Ballistically, they are all excellent performers. Most show moderate gain, with middleweight bullets, over the speed of their parent cartridges. The most appreciable upside may be that they can be chambered in short action rifles. A short action will provide a less flexible platform, which may aid in the accuracy of a given rifle. Overall rifle weight can also be reduced by using a short action. In a hunting rifle this can be a real plus. Ammo is not widely available, as are the standards (30-06, .270), but if that does not concern you, the downsides of short mags are few indeed. Good shooting, Burl


----------



## tgoldade (Jul 28, 2004)

actually if a person took and chronoed the the short mags you would be suprised to find that the all of them are slower than winchester claims. Only the 270 wsm is actually faster than the regular 270. As for accuracy the short mags have the ability to be more accurate because of there more even powder burn and shorter less flexing action. Also less felt recoil. Although total recoil is pretty much the same as there non short counterparts felt recoil is less because (in laymens terms) its spread out over a longer period of time. So a 300 win will be more of a sharp quick recoil where as a 300 wsm will be a hair more drawn out of feel like less.


----------



## Invector (Jan 13, 2006)

It all depends on prefs and cal type. For example .270 wsm up to 500 yeards just a little out does the .270 mag. You may want to look on the winchester web sight and look at the info they give on the shells. I do know someone who has a .300wm and a .300 wsm and actually thinks the sm has more recoil. I know I have been looking at alot of cals trying to find a gun and have found that the .243 wssm is impressive for how small it is.


----------



## 1shotWonder (Oct 10, 2005)

every short mag I have shot (.270 and .300) has more recoil than their long actioned brothers. no matter what you do to them they still cant beat the WBY mags :beer:


----------



## southdakbearfan (Oct 11, 2004)

It totally depends on the caliber of short mag you are talking about. The 25 WSSM is a waste of time in my opinion, and does not ballistically equal the 25-06 if you reload. Its about the exact duplicate of the 257 ackley improved, actually a bit slower. the 270 WSM is about the duplicate of the 270 Weatherby, within 50 fps anyway. The same goes for the 300 wsm.

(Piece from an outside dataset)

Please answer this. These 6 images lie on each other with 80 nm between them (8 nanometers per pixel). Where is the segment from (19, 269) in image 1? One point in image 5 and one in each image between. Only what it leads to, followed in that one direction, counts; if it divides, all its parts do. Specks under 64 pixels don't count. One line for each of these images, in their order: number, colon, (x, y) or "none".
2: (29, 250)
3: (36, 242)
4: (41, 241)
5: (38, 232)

The most gain is in reduced weight from the shorter action, but reduced weight means more recoil.

Accuracy is typically good because of uniform powder ignition, but I have rifles in 25-06, 270 weatherby, and 300 win, and all shoot sub 3/4" at 100 yds. If you reload, you will find most of the standard magnums can be loaded to out perform the wsm and wssm line.

To each their own basically. If you want the newest thing on the line go for it. I doubt most animals will know the difference.


----------



## Kiwi98j (Sep 6, 2005)

Burly1 said:


> . A short action will provide a less flexible platform, which may aid in the accuracy of a given rifle. Burl


This was true for rear locking lug actions of the past, specifically for cartridges headspaced off the rim but has no validity with modern, forward locking lug designs headspaced off the sholder or belt. No matter the bolt length, the distance, hence the rigidity, from the boltface to the locking surfaces is identical, the length of the bolt or lack of rearward of the locking surface adds nothing to aid accuracy from sear break to the projectile exiting the muzzle.


----------



## bighands (Dec 12, 2005)

That's a good point kiwi, And I haven't seen anything yet that makes me want to get in a big rush to trade my 300WM for a 300WSM, Maybe some day, If the WSM proves to be better.


----------



## Invector (Jan 13, 2006)

Though for the fact a short mag can and does come from factory as similar to the reg mags, I think the short mag would be esier to eject. I got a auto so I would not know this first hand. But I have watched two people I hunt with very closely. One shoots a .270 the other a .270wsm. Now they are brothers and the one who shoots the .270 is a lot bigger and stronger. But the one with the short mag can go through more shots then his brother. Now you might think its all in the timing of the shot. But at one deer this past season the .270 took 12 shots at a deer while she was running at him. He missed, but the point is as I have seen the short mag could cycle the shells better. (from what I have seen that is, to be 100% on saying short mags are quicker might not be accurate) :sniper:


----------



## 1shotWonder (Oct 10, 2005)

12 shells at 1 deer!


----------



## bighands (Dec 12, 2005)

WOW, I hope I'm never in the area where those guys hunt!


----------



## Invector (Jan 13, 2006)

Lets just say that he still gets $hit for it. It was opening day and that the only time he had touched a gun all year. I do think the deer was a bit too close and he was over shooting it, not dropping to a lower spot to compensate. But the same guy also jumped out the back end of a moving truck when someone said rooster...he though it was a buck. Case of buck feaver a bit too much :rollin:


----------